One of my assumptions in putting the framework together is that a telco may choose not to build-out a general purpose API infrastructure, for which Apigee is a leading choice. Some tier 2/3 operators may decide to partner on a reduced set of APIs and business scope. And want the partner to do most things, even bringing a developer community. A good analogy presented to me to help understand why the framework can be considered confusing is it’s like I am putting a professional services firm and a Telco in the same graph, the two are very different businesses.
This helped me think about one of my assumptions, as an enterprise can use a managed network service from a telco or a professional services firm; the solution is the same from the enterprise’s perspective even though the roles behind the managed service can be different. As always the perspective of the viewer can be very different depending on your location in the ecosystem. This framework is just one view of the many ways the market can be segmented. Just as API management became critical to the business of APIs in telecom over the passed couple of years, I’m seeing a segment of operators evaluating managed solutions given their limited budgets and resources.
The framework shown below has 5 categories:
- Network Gateway – the traditional network gateway and the core set of network APIs it exposes for example based on OneAPI.
- Derived APIs, Other APIs and API services – this covers two layers in practice.

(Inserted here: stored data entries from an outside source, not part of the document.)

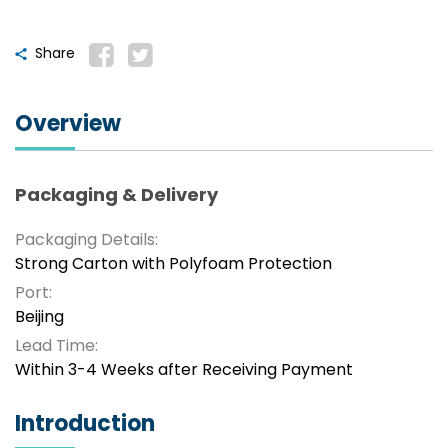
Share
Overview
Packaging & Delivery
Packaging Details:
Strong Carton with Polyfoam Protection
Port:
Beijing
Lead Time:
Within 3-4 Weeks after Receiving Payment
Introduction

APIs built on top of OneAPI or exposed from other than the network gateway. And services necessary for example to make the payment API a viable payment service (business solution), e.g. settlement, currency conversion, etc.

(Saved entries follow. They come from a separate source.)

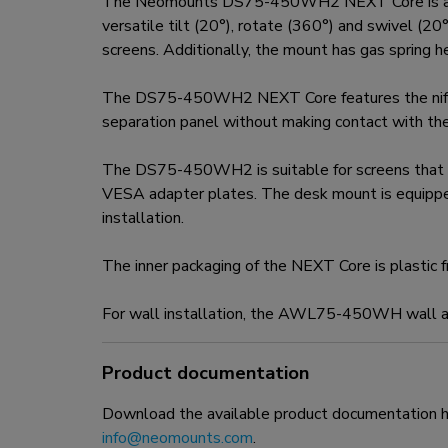
The Neomounts DS75-450WH2 NEXT Core is a full
versatile tilt (20°), rotate (360°) and swivel (2
screens. Additionally, the mount has gas spring 
The DS75-450WH2 NEXT Core features the nifty 1
separation panel without making contact with th
The DS75-450WH2 is suitable for screens that
VESA adapter plates. The desk mount is equippe
installation.
The inner packaging of the NEXT Core is plastic 
For wall installation, the AWL75-450WH wall ada
Product documentation
Download the available product documentation her
info@neomounts.com
.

- API management – an API without management is near useless to most developers.
- Developer platform – capabilities to enable developers to create and run their applications using those APIs.
- Developer community – real people using the APIs to solve real business problems.
Within the operator I identify 4 sources of assets that can be exposed by the operator: network assets, IMS assets (broken out as Voxeo can talk directly and its possible QoS (Quality of Service) APIs could be exposed from the PCRF (Policy Control Resource Function) to an API management layer), cloud assets and other operator assets (e.g. business and operational support capabilities.) And I show a spectrum of APIs from informational (e.g. device type or profile) to transactional (e.g. call control.)
Aepona began as a traditional network gateway, previously known as a parlay gateway, which exposes OneAPI defined APIs, protects the operators’ network, and implements all the policies and security for each developer’s access to each API. Aepona has expanded over the years to include API creation (beyond OneAPI), mash-up, management and analytics (Agile Service Enablement); and a payments and settlement engine to enable a payment API to become a payment service thanks to its purchase of Valista. This extends Aepona’s functionality across the “Derived APIs, other APIs, API services”, “API Management” and into “Developer Platform”.
Apigee began in the enterprise API management business and has expanded into telecom API management. It offers a horizontal capability providing API management (including analytics) so developers can run their business on the APIs provided, and through the acquisition of Usergrid now has developer platform capabilities such as user management, social networking, notifications and storage, which can run from the operator’s cloud.
Twilio aggregates a focused set of operator capabilities covering messaging, call control and number provisioning. It offers a simple XML descriptive set of API to its developer community. Twilio spends time and resources on developer enablement ensuring that HowTos, helper libraries, GitHub repositories are constantly updated resulting in impressive launch rates.
Voxeo offers more sophisticated communication APIs to its developer community which come from its enterprise call center / PBX business. Voxeo’s SIP heritage means it can also work directly with IMS (IP Multimedia Subsystem) assets, and its leadership in WebRTC (Real-Time Communications) create a rich communications API environment across traditional operator devices and web browsers.
Twilio and Voxeo address different segments of developers, and demonstrates how the same core set of capabilities can be exposed in quite different ways to drive different lines of business.
Depending on what you have in your network, your API business plan, the types of APIs and addressable market segments will influence who and how much of their solutions you use. The great thing is operators have choice in suppliers with a rich and rapidly expanding set of capabilities increasingly focused on making money with APIs, rather than simply exposing them.